Braun also noted that even with the recession losses, the state is still expected to take in more revenue during the next two-year budget cycle than in the current one. That’s likely due in large part to Democrats passing a robust tax package in 2019.
But Democrats insist that an austerity-only budget would be devastating. Inslee’s budget director, David Schumacher, noted that state agencies recently modeled 15 percent cuts which he described as “very stark.”
“To do an all-cuts budget would be a very drastic take,” Schumacher said.
Inslee has signaled that he’ll likely call lawmakers back to Olympia later this year to address both the budget crisis and police reform, in light of recent protests over police killings.
In the short-term, by rolling back some pay raises and ordering furloughs, Inslee hopes to save roughly $55 million over the next year. If state colleges and universities, the court system and other statewide elected officials follow his lead and implement similar reductions as he’s urging, the savings could swell to $146 million.
The state’s current budget is about $53 billion and the state has roughly $3 billion in restricted and unrestricted reserves.
Under Inslee’s directive announced Wednesday, 5,600 general government employees — mostly agency directors, senior managers and other middle managers — will lose their anticipated three percent pay raises on July 1. But approximately 55,000 state workers, most represented by unions, will still see that pay bump. Rolling back the pay increases for union workers would require reopening negotiated contracts.
Instead, starting June 28, about 40,000 state workers — or about 80 percent of general government employees — will be required to take one furlough day per week through July 25. After that, workers will have to take a furlough day per month at least through the fall.

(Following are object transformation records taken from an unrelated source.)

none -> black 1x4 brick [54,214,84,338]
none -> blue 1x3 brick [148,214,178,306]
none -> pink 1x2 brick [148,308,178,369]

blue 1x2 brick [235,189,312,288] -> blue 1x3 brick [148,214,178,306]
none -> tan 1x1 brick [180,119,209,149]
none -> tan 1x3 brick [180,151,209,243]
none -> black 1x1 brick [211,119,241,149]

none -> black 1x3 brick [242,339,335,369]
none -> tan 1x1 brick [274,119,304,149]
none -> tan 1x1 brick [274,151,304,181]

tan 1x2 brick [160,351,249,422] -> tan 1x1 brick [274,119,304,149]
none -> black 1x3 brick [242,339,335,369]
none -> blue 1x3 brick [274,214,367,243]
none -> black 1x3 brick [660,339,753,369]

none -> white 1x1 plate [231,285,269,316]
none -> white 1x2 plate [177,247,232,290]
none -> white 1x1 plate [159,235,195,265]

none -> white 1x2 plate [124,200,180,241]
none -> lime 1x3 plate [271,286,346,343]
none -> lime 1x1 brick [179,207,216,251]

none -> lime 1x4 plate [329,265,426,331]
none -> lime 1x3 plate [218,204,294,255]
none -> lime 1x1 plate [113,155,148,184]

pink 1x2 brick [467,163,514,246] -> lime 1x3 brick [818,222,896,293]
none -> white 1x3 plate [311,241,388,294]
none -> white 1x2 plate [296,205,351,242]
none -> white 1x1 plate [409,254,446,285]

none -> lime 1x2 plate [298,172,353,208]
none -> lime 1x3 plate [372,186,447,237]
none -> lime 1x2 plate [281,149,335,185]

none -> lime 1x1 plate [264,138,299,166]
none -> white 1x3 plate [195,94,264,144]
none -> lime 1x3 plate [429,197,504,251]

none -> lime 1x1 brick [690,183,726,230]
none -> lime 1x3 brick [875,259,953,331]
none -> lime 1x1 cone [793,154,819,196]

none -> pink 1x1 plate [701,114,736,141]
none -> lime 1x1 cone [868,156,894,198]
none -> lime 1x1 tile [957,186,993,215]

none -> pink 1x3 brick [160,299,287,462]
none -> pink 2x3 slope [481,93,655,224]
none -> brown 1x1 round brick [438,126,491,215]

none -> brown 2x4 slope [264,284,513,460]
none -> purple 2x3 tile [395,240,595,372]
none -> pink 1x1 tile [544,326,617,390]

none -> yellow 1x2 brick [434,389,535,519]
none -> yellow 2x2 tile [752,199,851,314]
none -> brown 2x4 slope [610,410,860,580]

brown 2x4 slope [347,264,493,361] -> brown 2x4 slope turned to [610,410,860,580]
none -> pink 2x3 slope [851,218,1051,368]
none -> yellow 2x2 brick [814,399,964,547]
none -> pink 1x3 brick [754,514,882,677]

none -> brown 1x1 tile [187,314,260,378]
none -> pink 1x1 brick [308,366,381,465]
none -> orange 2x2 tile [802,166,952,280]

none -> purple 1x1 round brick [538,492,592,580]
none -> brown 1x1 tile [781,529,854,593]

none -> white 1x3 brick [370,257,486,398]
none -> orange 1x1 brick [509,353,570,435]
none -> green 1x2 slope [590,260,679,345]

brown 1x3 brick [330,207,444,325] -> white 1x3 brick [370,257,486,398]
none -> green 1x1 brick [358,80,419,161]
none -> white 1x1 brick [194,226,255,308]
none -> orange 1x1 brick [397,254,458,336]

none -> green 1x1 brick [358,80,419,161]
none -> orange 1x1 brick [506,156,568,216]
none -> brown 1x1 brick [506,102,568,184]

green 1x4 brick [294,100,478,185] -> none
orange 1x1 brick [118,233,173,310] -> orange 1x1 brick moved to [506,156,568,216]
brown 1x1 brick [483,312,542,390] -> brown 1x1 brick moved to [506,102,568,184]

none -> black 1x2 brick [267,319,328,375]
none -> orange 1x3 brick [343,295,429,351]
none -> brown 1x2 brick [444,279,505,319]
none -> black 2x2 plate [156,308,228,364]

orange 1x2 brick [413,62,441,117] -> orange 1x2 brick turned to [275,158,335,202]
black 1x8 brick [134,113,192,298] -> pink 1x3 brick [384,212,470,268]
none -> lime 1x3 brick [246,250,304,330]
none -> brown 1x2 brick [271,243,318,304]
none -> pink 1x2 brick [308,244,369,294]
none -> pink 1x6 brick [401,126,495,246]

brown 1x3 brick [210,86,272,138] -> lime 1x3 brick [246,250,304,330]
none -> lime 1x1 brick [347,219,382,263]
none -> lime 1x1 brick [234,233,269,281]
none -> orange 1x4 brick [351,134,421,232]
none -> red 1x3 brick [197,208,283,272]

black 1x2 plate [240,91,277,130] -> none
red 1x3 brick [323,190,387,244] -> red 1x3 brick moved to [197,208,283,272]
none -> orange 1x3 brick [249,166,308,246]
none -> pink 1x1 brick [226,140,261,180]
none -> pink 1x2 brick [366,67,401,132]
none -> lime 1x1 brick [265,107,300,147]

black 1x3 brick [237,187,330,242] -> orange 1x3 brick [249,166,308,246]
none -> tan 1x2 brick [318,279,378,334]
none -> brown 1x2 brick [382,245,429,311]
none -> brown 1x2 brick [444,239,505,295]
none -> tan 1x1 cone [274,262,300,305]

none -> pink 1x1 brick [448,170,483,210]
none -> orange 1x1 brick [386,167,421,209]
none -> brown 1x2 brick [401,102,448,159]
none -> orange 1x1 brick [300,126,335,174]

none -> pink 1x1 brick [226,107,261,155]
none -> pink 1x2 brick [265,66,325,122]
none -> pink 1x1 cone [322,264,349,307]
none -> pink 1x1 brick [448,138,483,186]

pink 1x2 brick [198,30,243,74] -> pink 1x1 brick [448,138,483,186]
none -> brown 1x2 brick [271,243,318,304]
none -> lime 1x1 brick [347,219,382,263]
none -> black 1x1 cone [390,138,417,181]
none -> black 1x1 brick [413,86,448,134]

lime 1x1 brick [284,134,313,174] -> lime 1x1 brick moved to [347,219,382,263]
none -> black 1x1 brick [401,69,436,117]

“This was a difficult decision,” said Schumacher. “We know the furloughs will put additional pressure on all employees.”
According to the state’s Employment Security Department, furloughed workers will qualify for partial unemployment insurance payments based on having their hours reduced.
Braun, the Republican budget writer, said the reductions in spending didn’t go far enough.
“A step in the right direction, absolutely.” Braun said. “But it’s kind of a halfway step or a quarter-way step,” Braun said.
Previously, Inslee ordered a freeze on hiring, contracting and equipment purchases and, in April, vetoed $235 million in new spending approved in the 2020 legislative session.